Monday, April 29, 2013
I have been struggling a lot lately with a lot of things going on in my life. Namely my thesis and some opportunities coming up on the horizon at work. Instead of tackling certain projects, I have been vegging, stressing and fretting. Wasting time and treading water.
This morning I read an article by Steve Tobak on Inc.com that really hit home. I'm going to post a fragment that really resounded with me and a link to the entire article, titled "How to Be the Best Version of You" in case anyone else needs to read this today.
"Nothing worth doing in life is ever easy. If you want to do great work, it's going to take a lot of hard work to do it. And you're going to have to break out of your comfort zone and take some chances that will scare the crap out of you."
Sunday, April 07, 2013
Today finalizes my 21 days of consciously developing a positive attitude through gratitude, random acts of kinds, chronically positive events, exercise and meditation. On my sparkblog and in my diary, I managed to record the first three on a total of 12 occasions, as well as several other days where I remembered positive events as I lay in bed at night. I also managed to work out a total of 12 days, but only meditated for the first three days of my positivity challenge.
Meditation and random acts of kindness seemed to be the most difficult of the five tasks I have set myself; often I could not think of three acts of kindness I had performed throughout the day, which leads me to the conclusion that I was not conscientiously attempting to carry out acts of kindness. As far as meditation goes, it has resulted to be so difficult that I wrote an entire blog about it and, for all intents and purposes, gave up after day three.
On a positive note, I did exercise a great deal more than I have been for the past several months, going from exercising 7% of the month to nearly 60% of the month. Overall, I am feeling better, more positive and less stressed out about things going on right now, a very stressful time in my life. I am more forgiving of myself and others. I have even become inspired to start eating healthily again, and I have convinced DH to join me.
What is the next stage in my journey? I am repeating this challenge, but I am adapting it;
1. Create a sparkstreak of 21 days of at least 30 minutes of exercise.
2. Schedule acts of kindness (not so random, but more conscientious).
3. Schedule meditation time. Try AM for three days, lunchtime for three days, and PM for three days. Tell DH what I am doing beforehand so no interruptions or awkward questions occur.
4. Continue with gratitude and positive event journaling - attempt to create a sparkstreak in my journal.
5. Create a sparkstreak of blogging one positive event per day and what I have learned from it.
On April 28th I will check back in to see how my challenge has progressed. Three weeks is a reasonable timeframe. I am going to use the same time frame for some other, non-health related goals to chart my progress as well.
Onwards and upwards, ever forwards and never backwards!

▸ Extracted entries
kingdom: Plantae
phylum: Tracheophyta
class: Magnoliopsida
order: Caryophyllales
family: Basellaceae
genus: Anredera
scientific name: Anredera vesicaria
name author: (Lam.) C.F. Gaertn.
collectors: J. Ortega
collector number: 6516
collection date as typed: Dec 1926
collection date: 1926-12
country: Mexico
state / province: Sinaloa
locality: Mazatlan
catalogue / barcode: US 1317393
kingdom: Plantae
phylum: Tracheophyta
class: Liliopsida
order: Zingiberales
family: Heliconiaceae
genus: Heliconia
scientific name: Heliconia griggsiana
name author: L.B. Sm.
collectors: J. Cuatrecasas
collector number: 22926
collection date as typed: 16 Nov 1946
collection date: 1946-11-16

▸ Stated problem
Copy the blog post above between "2. Schedule acts" and "progress as well.", inclusive, substituting "streak" for every "sparkstreak".

▸ Complete answer
2. Schedule acts of kindness (not so random, but more conscientious).
3. Schedule meditation time. Try AM for three days, lunchtime for three days, and PM for three days. Tell DH what I am doing beforehand so no interruptions or awkward questions occur.
4. Continue with gratitude and positive event journaling - attempt to create a streak in my journal.
5. Create a streak of blogging one positive event per day and what I have learned from it.
On April 28th I will check back in to see how my challenge has progressed. Three weeks is a reasonable timeframe. I am going to use the same time frame for some other, non-health related goals to chart my progress as well.